戦記の行間

こういう記述があります。
歩兵第二百十八聯隊史 (1983年)

(P247)
 さらに翌十日(引用者註:1943年5月10日)、敗走の敵部隊が四百艘のジャンクで太平運河を下航中という直協機の通報で、田村大隊の各隊は白蚌口付近の堤防に展開して待ち構え、近接するや全火器を挙げてこれを殲滅した。ジャンクにはいずれも日の丸の旗が掲げていたが、一見して偽物と判る粗末な手製であった。

−いっとき、各隊の射撃がぱたっと熄んだ。近づいたジャンクに五つ六つの子供の姿があったからである。おろおろと船上を右に左に走り回っている。船頭の子供だったかも知れない。兵隊たちは子供に弱い。この舟が安全圏に去ってから再び猛射を始めた。(前田正夫氏*1−談)
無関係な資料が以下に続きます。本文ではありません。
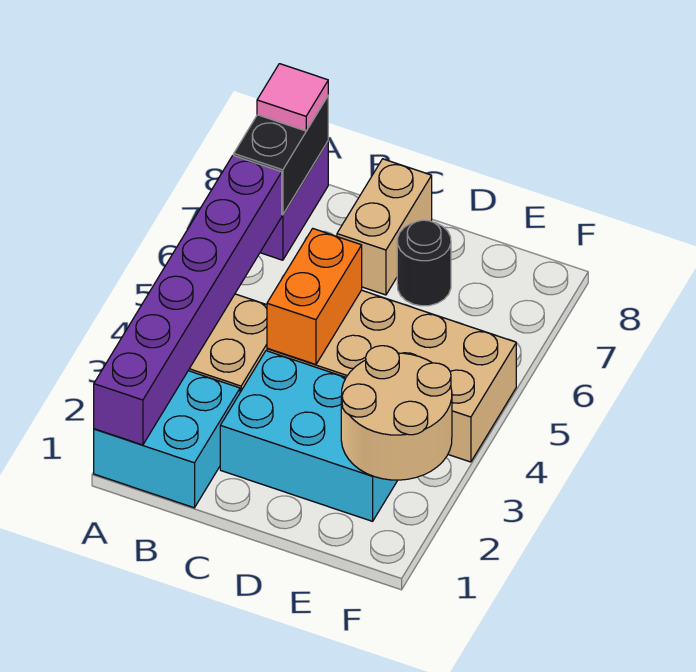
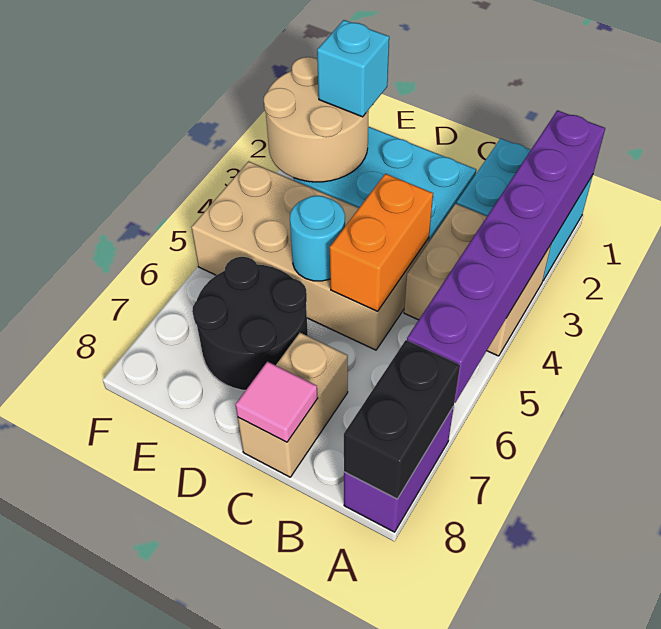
pink tile A8 level 3 -> pink tile C8 level 2
none -> cyan round brick D5 level 2
black round brick D7 level 1 -> black round brick D6:E7 level 1
none -> cyan brick E2 level 3

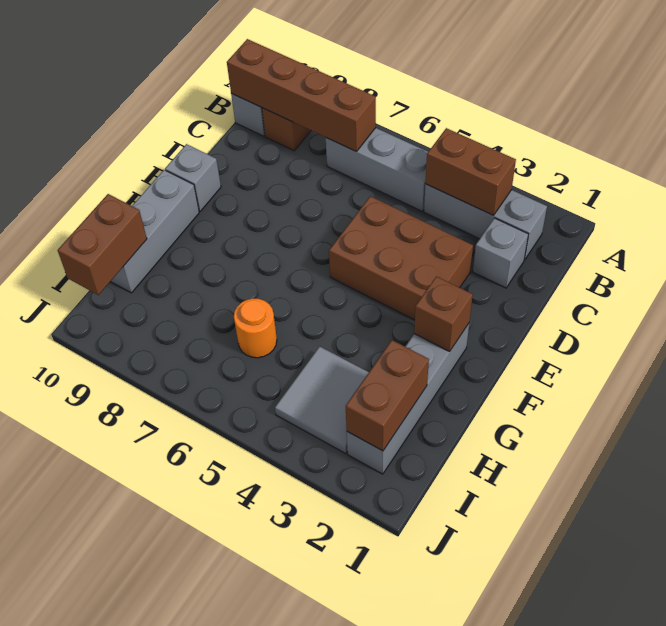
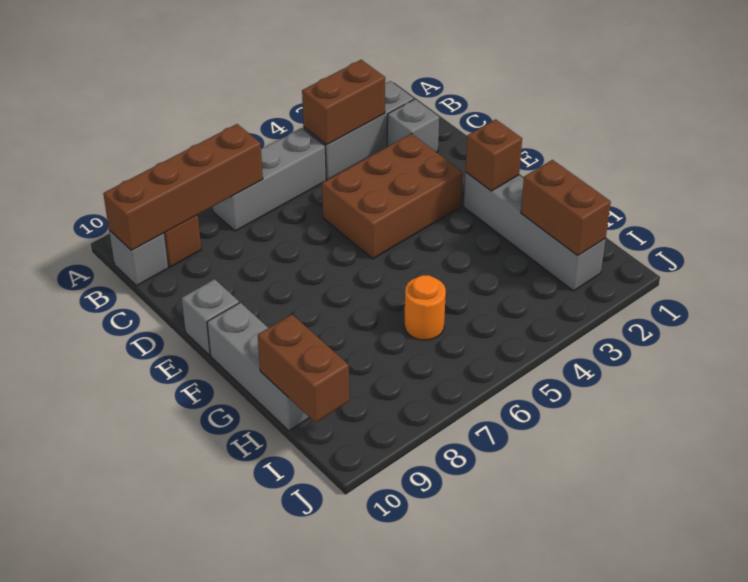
grey tile H3:I4 level 1 -> none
心温まるエピソードと読めなくもありませんが、この記述は1943年5月10日、洞庭湖の安郷と三仙湖の中間地点での出来事です。そして、前田正夫氏とは歩兵第218連隊第3大隊第3機関銃中隊の中隊長で、当時針谷支隊麾下で戦闘に参加していました。日本側では江南殲滅作戦と呼ばれた作戦中の話で、廠窖虐殺事件が起きたまさにその時期の記述です。針谷支隊は、この廠窖虐殺事件の実行部隊の一つとされています。

江南殲滅作戦における日本軍による虐殺事件
廠窖虐殺事件


それを踏まえると、引用中のジャンクに乗っていたのは果たして中国兵だけだったのか、いささか疑問が湧いてきます。子供のくだりから考えると、日本軍に包囲され洞庭湖に逃げた難民らが乗ったジャンクであった可能性もありそうに思えますが、さてどうでしょうかね。